In The Hot Seat With Aditi Kothari – Forbes Advisor INDIA

Aditi Kothari Desai is a director on the board of DSP Investment Managers Private Limited (DSPIM). She leads e-business sales and marketing and is a member of the company’s executive committee.

Desai joined Merrill Lynch’s investment banking group in New York in 1998, working primarily on mergers and acquisitions. Subsequently, she worked at DSP Merrill Lynch in the fixed income sales team and later joined DSP Merrill Lynch Fund Managers (now DSPIM) in 2002.

She holds a Bachelor of Science in Economics from the Wharton School of the University of Pennsylvania and a Masters of Business Administration from Harvard Business School. She is also an independent director of Godrej Agrovet.

She is passionate about watching and saving wildlife and is a trustee of the Hemendra Kothari Foundation and the Wildlife Conservation Trust. She sits on the board of directors of the Indian philanthropic foundation DASRA.

In an interview with Forbes Advisor India, Desai spoke about his passion for educating investors and his commitment to building consumer trust based on integrity.

What is your vision for your business?

My vision for the company is to be the most trusted company for which we need to ensure that we invest our customers’ and investors’ money in the best way possible by focusing on the right products at the right time. and good advice. to the right person.

I want to help distributors get the right products to the right customer. For an 85-year-old man on a pension, I’d rather he didn’t get a very high-risk fund, even though he really wanted to. So my idea is really to build trust, the strengths will follow; confidence comes with performance and doing the right thing.

We are a very different family business. I have 150 years of a name, which I want to carry another 150 years. Confidence is the one thing that has kept us alive for 150 years and will carry us through the next.

Do you think investment firms really need to reach out to consumers given the heightened interest in stock markets?

There are two aspects to this. Investment management companies must reach out to the end consumer for education. There are over two million individual investors in this industry, that’s 20 million. We don’t have the bandwidth to serve them all from a consulting standpoint. So obviously digital comes into play to be able to do that. And I’m very much in favor of digital, but not everyone is comfortable with digital.

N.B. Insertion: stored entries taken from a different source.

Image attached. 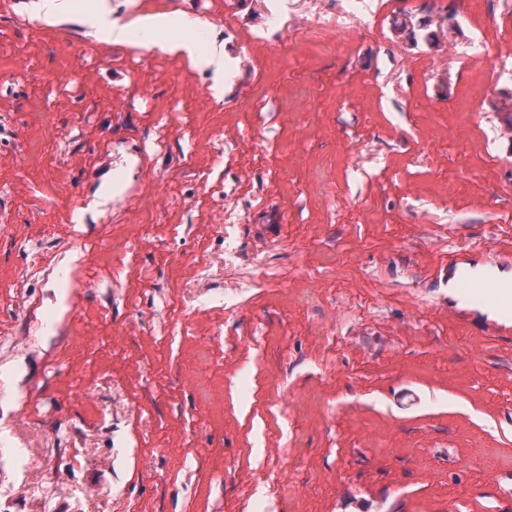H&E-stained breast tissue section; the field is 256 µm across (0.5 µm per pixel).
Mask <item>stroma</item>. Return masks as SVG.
<instances>
[{
    "label": "stroma",
    "instance_id": "stroma-1",
    "mask_svg": "<svg viewBox=\"0 0 512 512\" xmlns=\"http://www.w3.org/2000/svg\"><path fill=\"white\" fill-rule=\"evenodd\" d=\"M99 1L0 0L6 512H512V0ZM131 25H119L112 23V19L101 18L98 25L96 34L97 37L109 43H129L131 41ZM171 52H182L186 54L191 61L207 68H212L215 72L224 70V53L222 49L212 47L205 52H200L197 44L186 38H180L173 41H167L161 45ZM452 270L453 275L457 277L458 293L468 305L473 309L496 308L499 315L506 319L499 325L503 329H510L512 326V290L510 293L503 288L512 287L503 285L491 275L475 278L461 262L455 263ZM28 322L29 327L28 330L25 331V334L27 333V335L14 338L10 337L15 345L18 346L20 343L29 347L38 345L41 336L37 335H41L43 329H48L50 327V324H47L46 321L44 322L39 316L38 307L33 305L29 308Z\"/></svg>",
    "mask_w": 512,
    "mask_h": 512
}]
</instances>
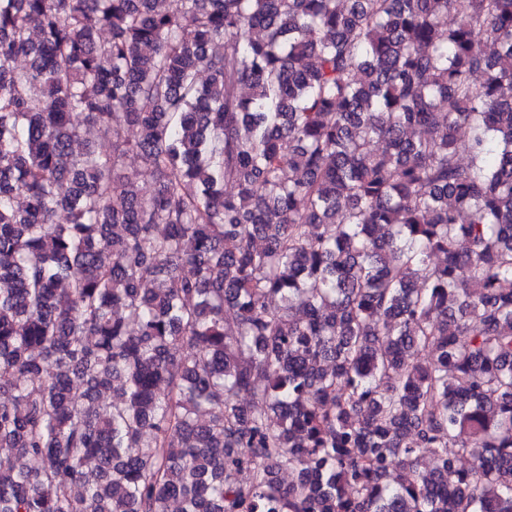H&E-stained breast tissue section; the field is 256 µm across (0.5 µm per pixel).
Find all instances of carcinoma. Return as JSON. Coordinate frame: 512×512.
Returning a JSON list of instances; mask_svg holds the SVG:
<instances>
[{"mask_svg":"<svg viewBox=\"0 0 512 512\" xmlns=\"http://www.w3.org/2000/svg\"><path fill=\"white\" fill-rule=\"evenodd\" d=\"M5 375L0 512H512V0H0Z\"/></svg>","mask_w":512,"mask_h":512,"instance_id":"cac0c4a2","label":"carcinoma"}]
</instances>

Second, when it comes to the physical, we are dependent and very happy to have good mutual fund distributors in the middle to serve investors. However, my role must be to educate mutual fund distributors, to educate the RIAs who take a commission from the client and to educate the end client so that he asks the right questions of his adviser and our distributors.

If the investor goes to the distributor only to buy units of a fund, he must be advised on the type of fund, the right time and somewhere to be sure that his money is being managed in the right way. And when the distributor gives him the name of a fund, he’s comfortable with that name, after all, it’s their hard-earned money.

So I think the whole industry has a responsibility to constantly communicate with the end customer in the right way and the market regulator has done a wonderful job of mandating investor education.

Where do you see the differentiator between new era companies and veteran investment companies? How do you correlate this to the Indian ecosystem?

I don’t see DSP as a seasoned company, I think we are a new age contemporary company. We are way ahead in our digital evolution and we are still at 1.0. There is a lot of development, a lot of reflection.

There are two things about digital: one is making sure that your processes, your products, your technologies are great, and the second is really trying to get the customer to use digital in a way that can ease the burden on their Service Advisor or Distributor and help them do things themselves, and yet take the advice from the Advisors they need to take it. Or if they choose not to have an adviser, digital is something that can hold their hand, and we need to be responsible enough to be able to do that and be kind of a real robo-advisor, if necessary.

Yet people will still need to hold hands and I think the reason for this is that people don’t really start earning enough money to invest substantially until they are maybe 40-45 years old. So the money is still sitting on the 50s, 60s, 70s, and they’re still not as digitally savvy, especially to transact online. So maybe digital, in terms of wealth, technology hasn’t taken off as much yet.

Thirty-somethings in 10 years would be forty-somethings, and today thirty-somethings are very comfortable with digital technology. In fact, in our own digital platform, we have about 65% under 50. So I think digital adoption is generational and I think there are incumbents in this field that need to embrace digital. I haven’t seen any new fully digital mutual funds.

What makes you feel independent?

I am autonomous, but more than that, what gives me energy is that I love my job. What energizes me is knowing that I’m making a difference in the lives of my investors, either by educating them or by making sure I’m doing everything I can to make sure that they have the best investment experience and build their wealth. in every possible way. And if someone is disappointed, I would like to educate them further.

Investing is a matter of patience; partners need to be patient. investors need to be patient. Things don’t always work out like magic. Compounding is another thing that people don’t get because your money makes more money and the returns add up, which is a constant positive cycle that shouldn’t be disrupted. People rarely understand how important it is to not break this cycle.